Zum Eklat kam es, als bei der Wahl zum Vorsitzenden des Ukrainischen Parlaments nicht der ursprünglich gemeinsam beschlossene Kandidat, Petro Poroschenko, ein Schwager des Präsidenten Viktor Juschtschenko, sondern Oleksander Moroz, der Vorsitzende der Sozialisten, gewählt wurde. Dem waren tagelange erbitterte, auch handgreifliche Auseinandersetzungen im Plenarsaal vorausgegangen. Abgeordnete der Partei der Regionen, deren Vorsitzender der im Winter 2004 /2005 im Kampf um das Präsidentenamt unterlegene Viktor Janukowitsch ist, hatten die Rednertribüne blockiert und eine Barrikade aus Stühlen errichtet.

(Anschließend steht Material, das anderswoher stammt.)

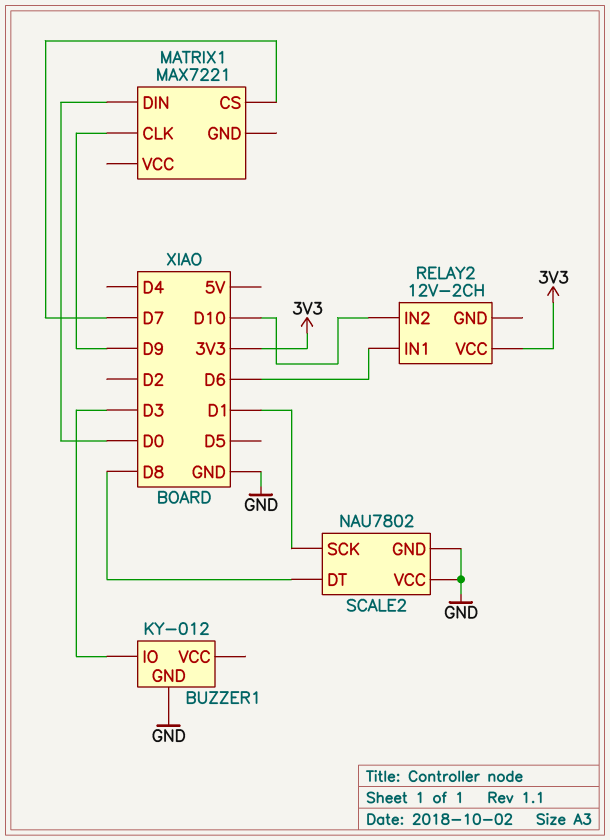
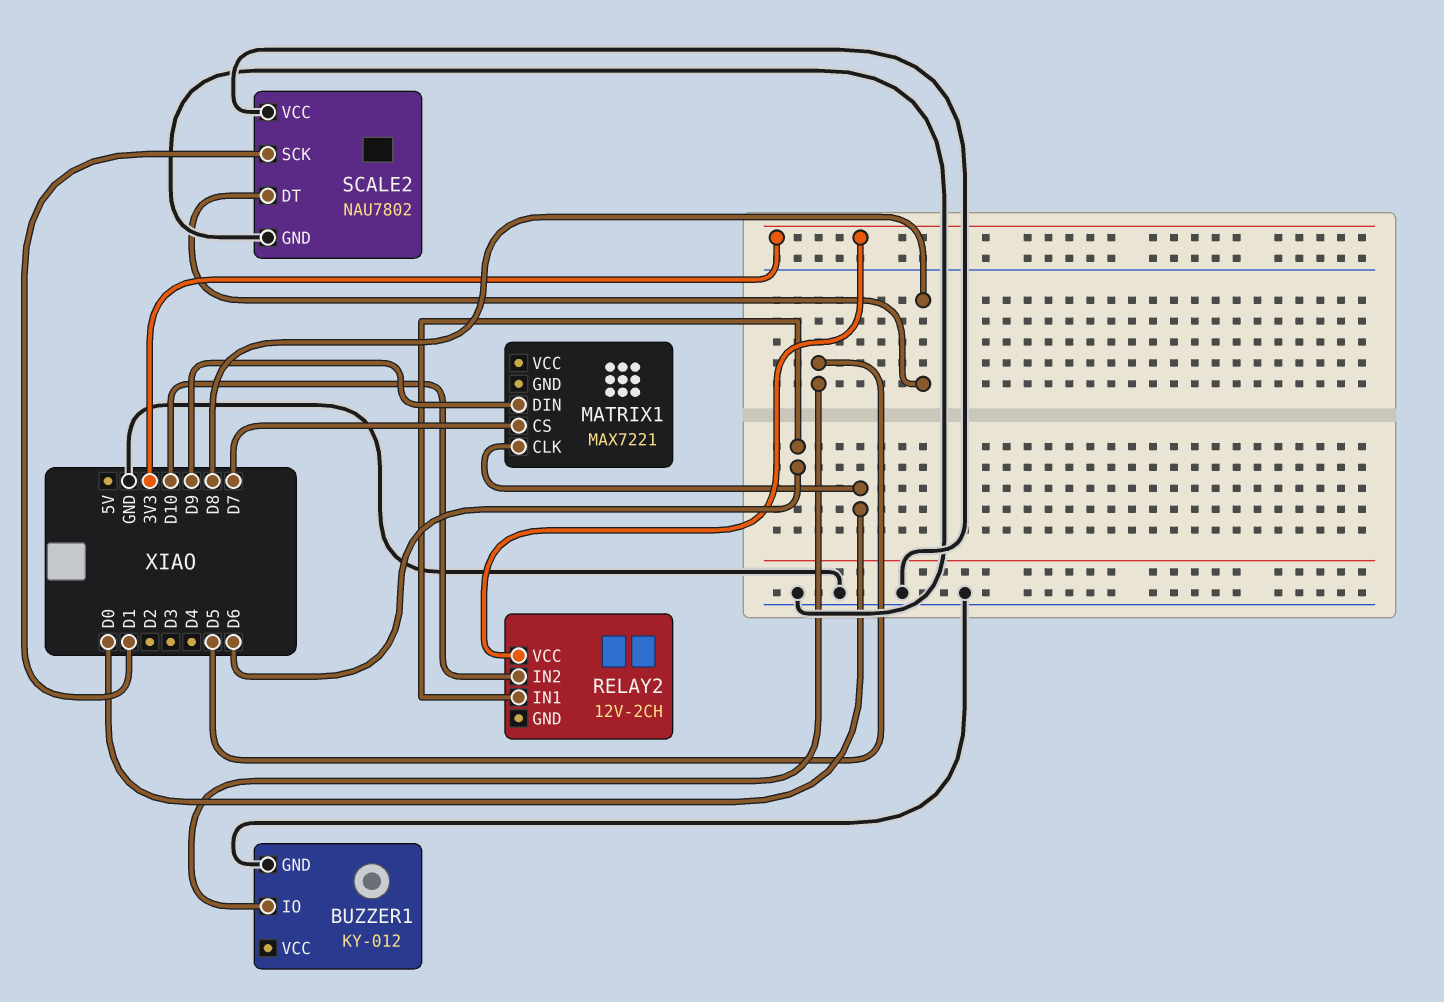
BUZZER1 pin IO: D3 -> D5
MATRIX1 pin CLK: D9 -> D0
MATRIX1 pin DIN: D0 -> D9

Begleitet wurden die Konflikte von Protesten auf der Straße. Seit Anfang Juli errichteten Parteigänger Janukowitschs Dutzende von Zelten vor dem Parlamentsgebäude, während sich Anhänger Tymoschenkos auf dem Maydan, der Hauptverkehrsstraße Kiews, sammelten. Dieses Mal erreichte das Bündnis der »orangenen Revolution« jedoch nicht annähernd die Anziehungskraft, die es einst auf die Bevölkerung hatte. Dies liegt zum einen an der Jahreszeit: Viele, insbesondere studentische Sympathisanten, haben Sommerferien, müssen arbeiten oder sind auf den Datschas. Der wichtigere Grund ist jedoch, dass viele Menschen, die auf demokratische Reformen gehofft hatten, von den internen Zwistigkeiten der alten Koalition enttäuscht sind.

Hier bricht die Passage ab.